(RECORDS PROVIDED begins)
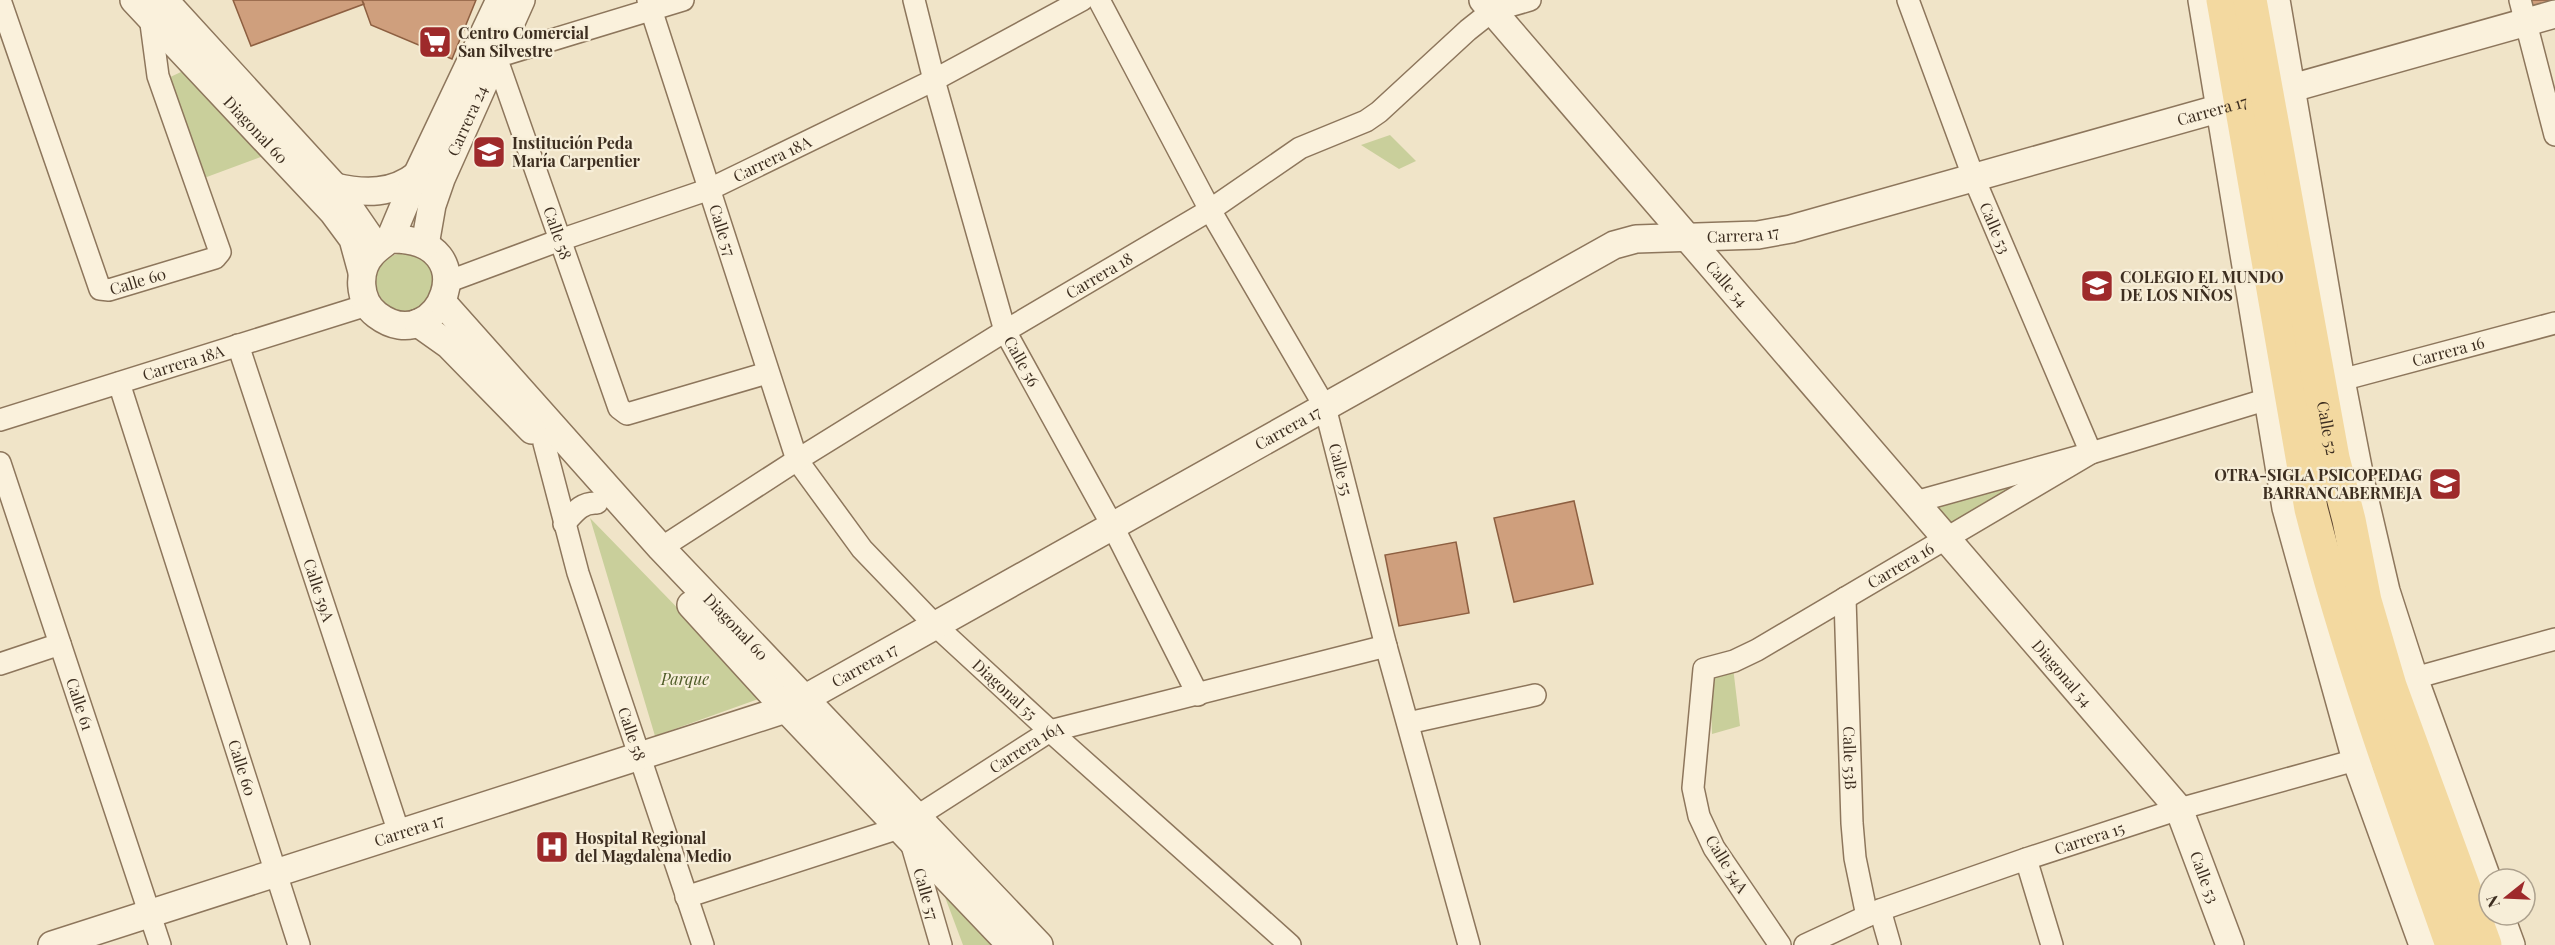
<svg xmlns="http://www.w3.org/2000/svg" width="2555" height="945" font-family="'Playfair Display',serif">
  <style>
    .green { fill: #c9cf9b }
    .building { fill: #cf9f7d; stroke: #8d5f41; stroke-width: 1.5 }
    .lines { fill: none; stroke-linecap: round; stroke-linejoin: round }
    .minor-casing { stroke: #8d765c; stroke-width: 24 }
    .tertiary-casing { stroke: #8d765c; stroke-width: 30 }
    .primary-casing { stroke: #5b4430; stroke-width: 36 }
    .minor { stroke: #faf1dc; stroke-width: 21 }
    .tertiary { stroke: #faf1dc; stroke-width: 27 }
    .primary { stroke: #f3d9a0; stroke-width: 33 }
    .labels { text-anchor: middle; stroke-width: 4.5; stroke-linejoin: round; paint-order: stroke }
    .poi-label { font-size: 16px; font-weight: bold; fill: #3d2e20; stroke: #f7eed8; text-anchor: start }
    .street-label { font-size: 16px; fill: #3d2e20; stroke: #f7eed8 }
    .park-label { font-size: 16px; font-style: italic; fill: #4d5a26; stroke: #f7eed8 }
  </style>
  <rect width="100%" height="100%" fill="#f0e4c8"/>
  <path class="green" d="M181,72L188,76L266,155L196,181L166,79Z
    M1390,135L1416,161L1399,169L1361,145Z
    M376 282a29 29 0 1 1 58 0a29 29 0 1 1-58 0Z
    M2038,474L1951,524L1934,503Z
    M590,518L764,697L655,736Z
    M1733,667L1740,726L1712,734L1710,672Z
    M942,889L997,945H963Z"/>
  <path class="building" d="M233,0H362L364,4L251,46Z
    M362,0H476L452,59L371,25Z
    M2527,0H2555V6L2530,13Z
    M1574,501L1593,584L1514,602L1494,518Z
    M1456,542L1469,613L1399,626L1385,555Z"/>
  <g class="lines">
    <defs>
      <g id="minor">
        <path id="s1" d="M0,0L100,289L109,290L215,258L220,252L158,76L150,16"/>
        <path id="s2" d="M648,0L797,460L862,549L936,626L1050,731L1290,945"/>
        <path id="s3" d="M683,0L496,57L619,408L627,414L767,373"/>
        <path id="s4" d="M914,0L934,80L1005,331L1112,525L1198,695"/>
        <path id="s5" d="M1099,0L1210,210L1325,407L1386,646L1469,945"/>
        <path id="s6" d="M1908,0L1973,176L2091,453L1915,502"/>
        <path d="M2520,0L2555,135"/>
        <path id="s7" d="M447,282L560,240L710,189L934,80L1082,0"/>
        <path id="s8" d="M238,345L399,833"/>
        <path id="s9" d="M2341,380L2555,323"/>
        <path id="s10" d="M119,383L299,945"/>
        <path id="s11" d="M0,420L367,305"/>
        <path id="s12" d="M544,443L578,573L703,945"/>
        <path id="s13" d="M0,463L160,945"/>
        <path d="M564,524C574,513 581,502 597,503"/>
        <path id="s14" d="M661,548L797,460L1005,331L1210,210L1300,148L1366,121L1379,112L1468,30L1492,11L1530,0"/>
        <path id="s15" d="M1845,598L1852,823L1855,858L1867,916"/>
        <path d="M0,664L60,644"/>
        <path d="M2400,682L2555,639"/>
        <path d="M1408,723L1535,695"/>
        <path id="s16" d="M911,842L941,945"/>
        <path d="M2026,859L2052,945"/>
        <path id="s17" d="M686,897L899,828L1050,731L1386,646"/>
        <path d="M1880,910L1890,945"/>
        <path id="s18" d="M1780,945L1714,848L1699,816L1693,788L1704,669L1734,661L1757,650L2091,453L2281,395"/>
        <path id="s19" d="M1805,945L1880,910L2026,859L2179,809L2370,756"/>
      </g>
      <g id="tertiary">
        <path id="s20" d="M134,0L333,212L353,239L362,272"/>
        <path d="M164,0L335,187L377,248"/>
        <path id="s21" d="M1483,0L2179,809L2230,945"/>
        <path d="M2202,0L2286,508L2356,760L2423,945"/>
        <path d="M2276,0L2341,380L2362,488L2386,591L2414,678L2489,884"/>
        <path d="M335,187C365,194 393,194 417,175"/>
        <path d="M390,239C490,237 439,362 377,315C358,301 357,270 372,254C377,248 384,244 390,239Z"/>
        <path d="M390,239L417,175L500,0"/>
        <path id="s22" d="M425,245L432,205L441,179L521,0"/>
        <path id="s23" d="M442,302L661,548L1039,945"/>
        <path d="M418,323L449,345L532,430"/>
        <path d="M691,605L786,709L1011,945"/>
        <path d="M2500,915L2511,945"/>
        <path id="s24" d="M52,945L786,709L1614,245L1636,239L1758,235L1791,229L2555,14"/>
      </g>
      <g id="primary">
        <path d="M2223,0L2311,509C2349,657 2401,801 2452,945"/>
        <path id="s25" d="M2250,0L2333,458L2349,520L2365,601L2390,686L2485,945"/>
      </g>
    </defs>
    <use href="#minor" class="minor-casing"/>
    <use href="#tertiary" class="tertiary-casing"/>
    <use href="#primary" class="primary-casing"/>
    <use href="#minor" class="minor"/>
    <use href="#tertiary" class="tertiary"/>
    <use href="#primary" class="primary"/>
  </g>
  <defs>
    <symbol id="supermarket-square" viewBox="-11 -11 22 22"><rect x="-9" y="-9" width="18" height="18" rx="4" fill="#9e2a2b" stroke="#f7eed8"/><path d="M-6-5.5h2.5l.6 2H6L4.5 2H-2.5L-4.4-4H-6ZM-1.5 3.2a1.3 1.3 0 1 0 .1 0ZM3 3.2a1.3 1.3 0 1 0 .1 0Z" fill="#fff"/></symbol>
    <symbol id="school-square" viewBox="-11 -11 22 22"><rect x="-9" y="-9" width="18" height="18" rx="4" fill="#9e2a2b" stroke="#f7eed8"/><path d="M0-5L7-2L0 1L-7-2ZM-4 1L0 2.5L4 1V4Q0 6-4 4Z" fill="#fff"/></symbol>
    <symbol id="hospital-square" viewBox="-11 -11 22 22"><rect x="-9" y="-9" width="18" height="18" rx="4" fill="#9e2a2b" stroke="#f7eed8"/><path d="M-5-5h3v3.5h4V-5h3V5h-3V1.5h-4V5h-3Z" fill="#fff"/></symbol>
  </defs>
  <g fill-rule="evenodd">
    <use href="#supermarket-square" x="416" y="23" width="38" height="38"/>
    <use href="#school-square" x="470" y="133" width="38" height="38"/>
    <use href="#school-square" x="2078" y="267" width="38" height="38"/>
    <use href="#school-square" x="2426" y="465" width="38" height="38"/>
    <use href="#hospital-square" x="533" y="828" width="38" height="38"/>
  </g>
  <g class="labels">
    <g class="poi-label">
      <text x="458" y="39">Centro Comercial<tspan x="458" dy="18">San Silvestre</tspan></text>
      <text x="512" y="149">Institución Peda<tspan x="512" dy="18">María Carpentier</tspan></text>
      <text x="2120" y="283">COLEGIO EL MUNDO<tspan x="2120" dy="18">DE LOS NIÑOS</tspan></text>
      <text x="2422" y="481" text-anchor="end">OTRA-SIGLA PSICOPEDAG<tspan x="2422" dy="18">BARRANCABERMEJA</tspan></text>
      <text x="575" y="844">Hospital Regional<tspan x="575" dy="18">del Magdalena Medio</tspan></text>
    </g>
    <g class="street-label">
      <text dy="6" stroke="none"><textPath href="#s24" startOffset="2336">Carrera 17</textPath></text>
      <text dy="6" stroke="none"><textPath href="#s22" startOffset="132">Carrera 24</textPath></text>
      <text dy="6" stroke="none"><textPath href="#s20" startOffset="178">Diagonal 60</textPath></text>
      <text dy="6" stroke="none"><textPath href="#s7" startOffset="348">Carrera 18A</textPath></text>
      <text dy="6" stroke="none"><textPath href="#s6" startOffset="244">Calle 53</textPath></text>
      <text dy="6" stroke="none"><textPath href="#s2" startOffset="242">Calle 57</textPath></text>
      <text dy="6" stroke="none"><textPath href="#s24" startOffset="1850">Carrera 17</textPath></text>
      <text dy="6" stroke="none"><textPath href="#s3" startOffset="382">Calle 58</textPath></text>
      <text dy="6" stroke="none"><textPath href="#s14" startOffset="516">Carrera 18</textPath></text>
      <text dy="6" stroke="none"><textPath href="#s1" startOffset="345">Calle 60</textPath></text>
      <text dy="6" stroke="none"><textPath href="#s21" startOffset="374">Calle 54</textPath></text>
      <text dy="6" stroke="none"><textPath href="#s9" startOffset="111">Carrera 16</textPath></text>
      <text dy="6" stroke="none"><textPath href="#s4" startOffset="378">Calle 56</textPath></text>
      <text dy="6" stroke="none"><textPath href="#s11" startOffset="192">Carrera 18A</textPath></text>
      <text dy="6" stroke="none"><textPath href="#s24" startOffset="1346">Carrera 17</textPath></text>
      <text dy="6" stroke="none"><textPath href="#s25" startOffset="435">Calle 52</textPath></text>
      <text dy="6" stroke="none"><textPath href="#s5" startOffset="530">Calle 55</textPath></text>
      <text dy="6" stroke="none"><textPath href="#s18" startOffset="524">Carrera 16</textPath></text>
      <text dy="6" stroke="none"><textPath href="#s8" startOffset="258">Calle 59A</textPath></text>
      <text dy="6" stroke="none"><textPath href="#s23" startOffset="438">Diagonal 60</textPath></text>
      <text dy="6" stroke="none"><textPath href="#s24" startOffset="861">Carrera 17</textPath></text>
      <text dy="6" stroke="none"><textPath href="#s21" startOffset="888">Diagonal 54</textPath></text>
      <text dy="6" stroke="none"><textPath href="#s2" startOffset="794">Diagonal 55</textPath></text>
      <text dy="6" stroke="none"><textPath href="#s13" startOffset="254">Calle 61</textPath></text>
      <text dy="6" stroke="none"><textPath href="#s12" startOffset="304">Calle 58</textPath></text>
      <text dy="6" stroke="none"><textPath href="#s17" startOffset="375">Carrera 16A</textPath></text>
      <text dy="6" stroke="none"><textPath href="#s15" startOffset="160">Calle 53B</textPath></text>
      <text dy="6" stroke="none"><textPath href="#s10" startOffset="404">Calle 60</textPath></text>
      <text dy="6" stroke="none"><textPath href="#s24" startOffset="375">Carrera 17</textPath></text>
      <text dy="6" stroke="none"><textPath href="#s19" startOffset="304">Carrera 15</textPath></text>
      <text transform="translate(1727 864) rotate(58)" y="6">Calle 54A</text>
      <text dy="6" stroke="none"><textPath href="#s21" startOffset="1140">Calle 53</textPath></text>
      <text dy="6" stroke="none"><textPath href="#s16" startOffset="54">Calle 57</textPath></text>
    </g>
    <g class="park-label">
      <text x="685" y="685">Parque</text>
    </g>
  </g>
  <g transform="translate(2507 897) rotate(252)"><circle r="28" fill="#f7eed8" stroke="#ada18e" stroke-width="1.5"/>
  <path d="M0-4.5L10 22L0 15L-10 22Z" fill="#9e2a2b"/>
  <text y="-9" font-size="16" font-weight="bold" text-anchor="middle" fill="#3d2e20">N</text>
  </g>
</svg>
(RECORDS PROVIDED ends)
EXERCISE AIM —
Scan the material for the word "lines". Return every line where it is found.

EXERCISE RESULT —
    .lines { fill: none; stroke-linecap: round; stroke-linejoin: round }
  <g class="lines">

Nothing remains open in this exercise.